Overall first-quarter sales of routers and remote access
products did slow some, between 4% and 11%, from the
fourth quarter, but Stix says that reflects the "normal
seasonal patterns." Phone carriers often pause in their
spending early in the calendar year.

Dell'Oro's influential data has limited implications. Dell'Oro
strictly measures a company's initial sales, often to
resellers or distributors rather than to customers. Those
transactions don't necessarily equate to final sales to end
customers. If products are piling up in the channel, user
demand might be lower than Dell'Oro's numbers suggest.

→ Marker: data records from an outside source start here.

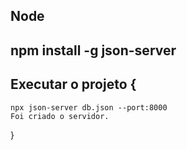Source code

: ## Node
## npm install -g json-server
## Executar o projeto {
    npx json-server db.json --port:8000
    Foi criado o servidor.
}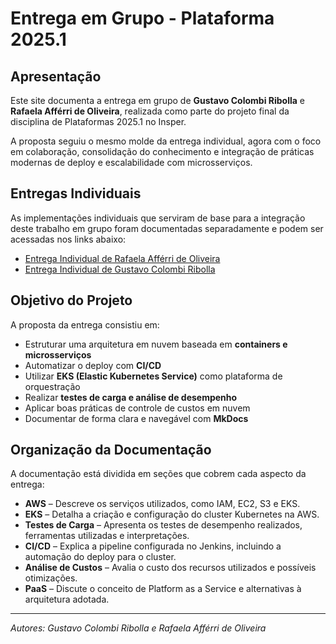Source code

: # Entrega em Grupo - Plataforma 2025.1

## Apresentação

Este site documenta a entrega em grupo de **Gustavo Colombi Ribolla** e **Rafaela Afférri de Oliveira**, realizada como parte do projeto final da disciplina de Plataformas 2025.1 no Insper.

A proposta seguiu o mesmo molde da entrega individual, agora com o foco em colaboração, consolidação do conhecimento e integração de práticas modernas de deploy e escalabilidade com microsserviços.

## Entregas Individuais

As implementações individuais que serviram de base para a integração deste trabalho em grupo foram documentadas separadamente e podem ser acessadas nos links abaixo:

- [Entrega Individual de Rafaela Afférri de Oliveira](https://rafaelaafferri.github.io/entrega_platform_individual/)
- [Entrega Individual de Gustavo Colombi Ribolla](https://gustavoribolla.github.io/plataforma_microsservicos/)

## Objetivo do Projeto

A proposta da entrega consistiu em:

- Estruturar uma arquitetura em nuvem baseada em **containers e microsserviços**
- Automatizar o deploy com **CI/CD**
- Utilizar **EKS (Elastic Kubernetes Service)** como plataforma de orquestração
- Realizar **testes de carga e análise de desempenho**
- Aplicar boas práticas de controle de custos em nuvem
- Documentar de forma clara e navegável com **MkDocs**

## Organização da Documentação

A documentação está dividida em seções que cobrem cada aspecto da entrega:

- **AWS** – Descreve os serviços utilizados, como IAM, EC2, S3 e EKS.
- **EKS** – Detalha a criação e configuração do cluster Kubernetes na AWS.
- **Testes de Carga** – Apresenta os testes de desempenho realizados, ferramentas utilizadas e interpretações.
- **CI/CD** – Explica a pipeline configurada no Jenkins, incluindo a automação do deploy para o cluster.
- **Análise de Custos** – Avalia o custo dos recursos utilizados e possíveis otimizações.
- **PaaS** – Discute o conceito de Platform as a Service e alternativas à arquitetura adotada.

---

*Autores: Gustavo Colombi Ribolla e Rafaela Afférri de Oliveira*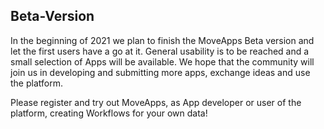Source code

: ## Beta-Version
In the beginning of 2021 we plan to finish the MoveApps Beta version and let the first users have a go at it. General usability is to be reached and a small selection of Apps will be available. We hope that the community will join us in developing and submitting more apps, exchange ideas and use the platform.

Please register and try out MoveApps, as App developer or user of the platform, creating Workflows for your own data!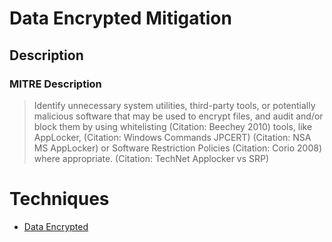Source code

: 
# Data Encrypted Mitigation

## Description

### MITRE Description

> Identify unnecessary system utilities, third-party tools, or potentially malicious software that may be used to encrypt files, and audit and/or block them by using whitelisting (Citation: Beechey 2010) tools, like AppLocker, (Citation: Windows Commands JPCERT) (Citation: NSA MS AppLocker) or Software Restriction Policies (Citation: Corio 2008) where appropriate. (Citation: TechNet Applocker vs SRP)


# Techniques


* [Data Encrypted](../techniques/Data-Encrypted.md)

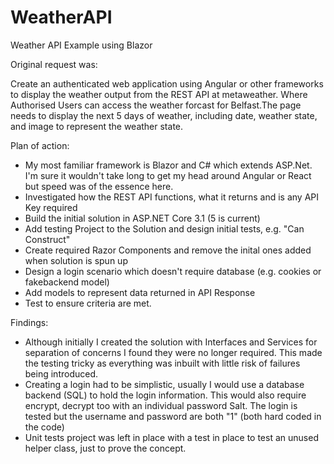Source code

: # WeatherAPI
Weather API Example using Blazor

Original request was:

Create an authenticated web application using Angular or other frameworks to display the weather output from the REST API at metaweather.  Where Authorised Users can access the weather forcast for Belfast.The page needs to display the next 5 days of weather, including date, weather state, and image to represent the weather state.

Plan of action:

* My most familiar framework is Blazor and C# which extends ASP.Net. I'm sure it wouldn't take long to get my head around Angular or React but speed was of the essence here.
* Investigated how the REST API functions, what it returns and is any API Key required
* Build the initial solution in ASP.NET Core 3.1 (5 is current)
* Add testing Project to the Solution and design initial tests, e.g. "Can Construct"
* Create required Razor Components and remove the inital ones added when solution is spun up
* Design a login scenario which doesn't require database (e.g. cookies or fakebackend model)
* Add models to represent data returned in API Response
* Test to ensure criteria are met.

Findings:
* Although initially I created the solution with Interfaces and Services for separation of concerns I found they were no longer required. This made the testing tricky as everything was inbuilt with little risk of failures being introduced.
* Creating a login had to be simplistic, usually I would use a database backend (SQL) to hold the login information. This would also require encrypt, decrypt too with an individual password Salt.  The login is tested but the username and password are both "1" (both hard coded in the code)
* Unit tests project was left in place with a test in place to test an unused helper class, just to prove the concept.


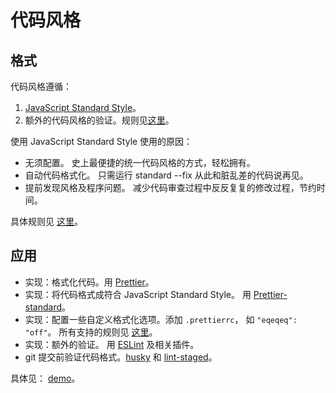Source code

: # 代码风格
## 格式
代码风格遵循：

1. [JavaScript Standard Style](https://github.com/sheerun/prettier-standard)。 
1. 额外的代码风格的验证。规则见[这里](more-rule.md)。


使用 JavaScript Standard Style 使用的原因：

* 无须配置。 史上最便捷的统一代码风格的方式，轻松拥有。
* 自动代码格式化。 只需运行 standard --fix 从此和脏乱差的代码说再见。
* 提前发现风格及程序问题。 减少代码审查过程中反反复复的修改过程，节约时间。

具体规则见 [这里](https://github.com/standard/standard/blob/master/docs/RULES-zhcn.md#javascript-standard-style)。

## 应用
* 实现：格式化代码。用 [Prettier](https://github.com/prettier/prettier)。
* 实现：将代码格式成符合 JavaScript Standard Style。 用 [Prettier-standard](https://github.com/sheerun/prettier-standard)。
* 实现：配置一些自定义格式化选项。添加 `.prettierrc`， 如 `"eqeqeq": "off"`。 所有支持的规则见 [这里](https://prettier.io/docs/en/options.html)。
* 实现：额外的验证。 用 [ESLint](http://eslint.cn/) 及相关插件。
* git 提交前验证代码格式。[husky](https://github.com/typicode/husky) 和 [lint-staged](https://github.com/okonet/lint-staged)。

具体见： [demo](demo)。

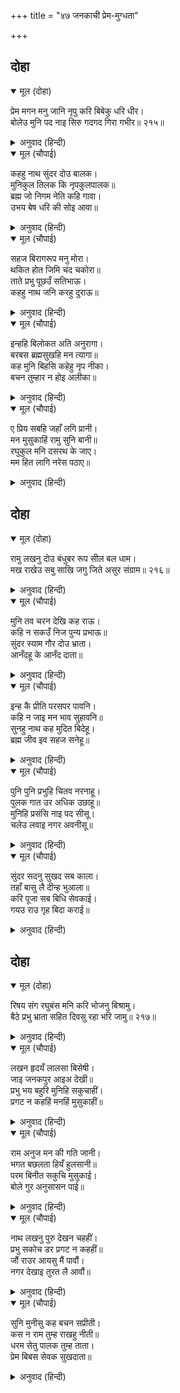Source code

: +++
title = "४७ जनकाची प्रेम-मुग्धता"

+++


## दोहा


<details open><summary>मूल (दोहा)</summary>

प्रेम मगन मनु जानि नृपु करि बिबेकु धरि धीर।  
बोलेउ मुनि पद नाइ सिरु गदगद गिरा गभीर॥ २१५॥
</details>

<details><summary>अनुवाद (हिन्दी)</summary>

मन प्रेमामध्ये मग्न झाल्याचे पाहून राजा जनकांनी विवेकाने स्वतःला सावरले आणि मुनींच्या चरणी मस्तक ठेवून ते सद्गदित गंभीर वाणीने म्हणाले,॥ २१५॥
</details>

<details open><summary>मूल (चौपाई)</summary>

कहहु नाथ सुंदर दोउ बालक।  
मुनिकुल तिलक कि नृपकुलपालक॥  
ब्रह्म जो निगम नेति कहि गावा।  
उभय बेष धरि की सोइ आवा॥
</details>

<details><summary>अनुवाद (हिन्दी)</summary>

‘हे नाथा, सांगा बरे, हे दोघे सुंदर बालक मुनिकुलाचे भूषण आहेत की कुणा राजवंशाचे पालक आहेत? किंवा वेदांनी ‘नेति’ म्हणून ज्यांचे गुणगान केले आहे, ते ब्रह्मच या युगलरूपामध्ये आले आहे?॥ १॥
</details>

<details open><summary>मूल (चौपाई)</summary>

सहज बिरागरूप मनु मोरा।  
थकित होत जिमि चंद चकोरा॥  
ताते प्रभु पूछउँ सतिभाऊ।  
कहहु नाथ जनि करहु दुराऊ॥
</details>

<details><summary>अनुवाद (हिन्दी)</summary>

माझे मन स्वभावतःच वैराग्यशील आहे. तरीही यांना पाहून ते असे मुग्ध होत आहे की, ज्याप्रमाणे चंद्राला पाहून चकोर होतो. हे प्रभो, म्हणून मी तुम्हांला मनापासून विचारतो, हे नाथ, काहीही न लपविता सांगा.॥ २॥
</details>

<details open><summary>मूल (चौपाई)</summary>

इन्हहि बिलोकत अति अनुरागा।  
बरबस ब्रह्मसुखहि मन त्यागा॥  
कह मुनि बिहसि कहेहु नृप नीका।  
बचन तुम्हार न होइ अलीका॥
</details>

<details><summary>अनुवाद (हिन्दी)</summary>

यांना पाहाताच अत्यंत प्रेमवश होऊन माझ्या मनाने बळेच ब्रह्मसुखाचा त्याग केला आहे.’ तेव्हा मुनी हसून म्हणाले, ‘हे राजा, तुम्ही योग्यच बोललात. तुमचे वचन खोटे असू शकणार नाही.॥ ३॥
</details>

<details open><summary>मूल (चौपाई)</summary>

ए प्रिय सबहि जहाँ लगि प्रानी।  
मन मुसुकाहिं रामु सुनि बानी॥  
रघुकुल मनि दसरथ के जाए।  
मम हित लागि नरेस पठाए॥
</details>

<details><summary>अनुवाद (हिन्दी)</summary>

जगात जितके प्राणी आहेत, त्या सर्वांना हे प्रिय आहेत.’ मुनींची ही रहस्यमय वाणी ऐकून श्रीरामांनी मनातल्या मनात स्मित हास्य केले. (जणू त्यांनी संकेत दिला की, हे रहस्य उघड करू नका.) (तेव्हा मुनी म्हणाले,) ‘हे रघुकुलशिरोमणी महाराज दशरथांचे पुत्र आहेत. माझ्या कामासाठी राजाने यांना माझ्याबरोबर पाठविले आहे.॥ ४॥
</details>

## दोहा


<details open><summary>मूल (दोहा)</summary>

रामु लखनु दोउ बंधुबर रूप सील बल धाम।  
मख राखेउ सबु साखि जगु जिते असुर संग्राम॥ २१६॥
</details>

<details><summary>अनुवाद (हिन्दी)</summary>

राम व लक्ष्मण नावाचे हे दोघे भाऊ रूप, शील आणि बल यांचे आगर आहेत. सर्व जगाला हे कळले आहे की, यांनीच युद्धामध्ये असुरांना जिंकून माझ्या यज्ञाचे रक्षण केले.’॥ २१६॥
</details>

<details open><summary>मूल (चौपाई)</summary>

मुनि तव चरन देखि कह राऊ।  
कहि न सकउँ निज पुन्य प्रभाऊ॥  
सुंदर स्याम गौर दोउ भ्राता।  
आनँदहू के आनँद दाता॥
</details>

<details><summary>अनुवाद (हिन्दी)</summary>

राजे म्हणाले, ‘हे मुनिवर! तुमच्या चरणांचे दर्शन घडले, हा माझा केवढा पुण्य-प्रताप आहे, हे मी सांगू शकत नाही. हे सुंदर श्याम व गौर वर्णाचे दोघे बंधू आनंदालाही आनंद देणारे आहेत.॥ १॥
</details>

<details open><summary>मूल (चौपाई)</summary>

इन्ह कै प्रीति परसपर पावनि।  
कहि न जाइ मन भाव सुहावनि॥  
सुनहु नाथ कह मुदित बिदेहू।  
ब्रह्म जीव इव सहज सनेहू॥
</details>

<details><summary>अनुवाद (हिन्दी)</summary>

यांचे परस्पर-प्रेम अतिशय पवित्र व सुंदर आहे. मनाला ते खूप आवडते, परंतु बोलून दाखविता येत नाही.’ विदेह जनक आनंदाने म्हणाले, ‘हे मुनिवर्य! ऐका. ब्रह्म व जीव यांच्यासारखे यांचे स्वाभाविक प्रेम आहे.’॥ २॥
</details>

<details open><summary>मूल (चौपाई)</summary>

पुनि पुनि प्रभुहि चितव नरनाहू।  
पुलक गात उर अधिक उछाहू॥  
मुनिहि प्रसंसि नाइ पद सीसू।  
चलेउ लवाइ नगर अवनीसू॥
</details>

<details><summary>अनुवाद (हिन्दी)</summary>

राजे वारंवार प्रभूंकडे पाहात होते. प्रेमामुळे त्यांचे शरीर पुलकित झाले होते आणि मनात उत्साह दाटला होता. मग मुनींची प्रशंसा करीत आणि त्यांच्या चरणी मस्तक ठेवून राजे त्यांना नगरामध्ये घेऊन गेले.॥ ३॥
</details>

<details open><summary>मूल (चौपाई)</summary>

सुंदर सदनु सुखद सब काला।  
तहाँ बासु लै दीन्ह भुआला॥  
करि पूजा सब बिधि सेवकाई।  
गयउ राउ गृह बिदा कराई॥
</details>

<details><summary>अनुवाद (हिन्दी)</summary>

सर्वकाळी (सर्व ऋतूंमध्ये) सुखदायक असणाऱ्या एका सुंदर महालात राजांनी त्यांना उतरविले. नंतर सर्व प्रकारे पूजा-सेवा करून राजांनी त्यांचा निरोप घेऊन ते आपल्या वाडॺात गेले.॥ ४॥
</details>

## दोहा


<details open><summary>मूल (दोहा)</summary>

रिषय संग रघुबंस मनि करि भोजनु बिश्रामु।  
बैठे प्रभु भ्राता सहित दिवसु रहा भरि जामु॥ २१७॥
</details>

<details><summary>अनुवाद (हिन्दी)</summary>

रघुकुल-शिरोमणी प्रभू श्रीरामचंद्रांनी ऋषींच्या बरोबर भोजन केले, विश्रांती घेतली आणि ते लक्ष्मणासोबत बसले. त्यावेळी दिवस एक प्रहर उरला होता.॥ २१७॥
</details>

<details open><summary>मूल (चौपाई)</summary>

लखन हृदयँ लालसा बिसेषी।  
जाइ जनकपुर आइअ देखी॥  
प्रभु भय बहुरि मुनिहि सकुचाहीं।  
प्रगट न कहहिं मनहिं मुसुकाहीं॥
</details>

<details><summary>अनुवाद (हिन्दी)</summary>

जनकपूर पाहण्यास जावे, अशी लक्ष्मणाला प्रबळ इच्छा झाली. प्रभू श्रीरामांचे भय वाटत होते आणि मुनींच्यासमोर संकोच वाटत होता. म्हणून तो स्पष्टपणे बोलून न दाखविता तो मनातल्या मनात हसत होता.॥ १॥
</details>

<details open><summary>मूल (चौपाई)</summary>

राम अनुज मन की गति जानी।  
भगत बछलता हियँ हुलसानी॥  
परम बिनीत सकुचि मुसुकाई।  
बोले गुर अनुसासन पाई॥
</details>

<details><summary>अनुवाद (हिन्दी)</summary>

(अंतर्यामी) श्रीरामांनी धाकटॺा भावाच्या मनातला विचार ओळखला. त्यांच्या मनात भक्तवत्सलता जागी झाली. त्यांनी गुरूंच्या आज्ञेने मोठॺा विनयपूर्वक पण काहीशा संकोचाने हसत म्हटले,॥ २॥
</details>

<details open><summary>मूल (चौपाई)</summary>

नाथ लखनु पुरु देखन चहहीं।  
प्रभु सकोच डर प्रगट न कहहीं॥  
जौं राउर आयसु मैं पावौं।  
नगर देखाइ तुरत लै आवौं॥
</details>

<details><summary>अनुवाद (हिन्दी)</summary>

‘हे नाथ, लक्ष्मणाला नगर पाहायचे आहे. परंतु तुमच्या भीतीने व संकोचामुळे तो स्पष्टपणे बोलत नाही. जर तुमची आज्ञा असेल, तर मी त्याला नगर दाखवून लगेच घेऊन येतो.’॥ ३॥
</details>

<details open><summary>मूल (चौपाई)</summary>

सुनि मुनीसु कह बचन सप्रीती।  
कस न राम तुम्ह राखहु नीती॥  
धरम सेतु पालक तुम्ह ताता।  
प्रेम बिबस सेवक सुखदाता॥
</details>

<details><summary>अनुवाद (हिन्दी)</summary>

हे ऐकून मुनीश्वर विश्वामित्र प्रेमाने म्हणाले, ‘हे राम, तुम्ही नीति-नियमांचे पालन करणार नाही, असे कसे होईल? तुम्ही धर्माचे पालन करणारे आणि प्रेमवश होऊन सेवकांना सुख देणारे आहात.॥ ४॥
</details>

But the upshot is that Cisco keeps selling loads of
routers, despite mounting competition.

Bay Networks is forcing some of that competition. Like
other networkers, it is building so-called layer-three
switches that do the complex work of routers with cut-rate
silicon chips more than with software. Layer-three
switches work speedily, which eases capacity strains on
the Internet. Dell'Oro says last quarter Bay claimed the
largest share of layer-three switches. Cisco's answer to
this threat will also help the company's efforts to maintain
dominance in the router business: Next month Cisco
ships a layer-three model that requires customers to rely
on routers for certain tasks.

Cowen kept its strong buys on Cisco and Ascend, and
buys on Bay and 3Com. The firm has done no
underwriting for any of the four networkers.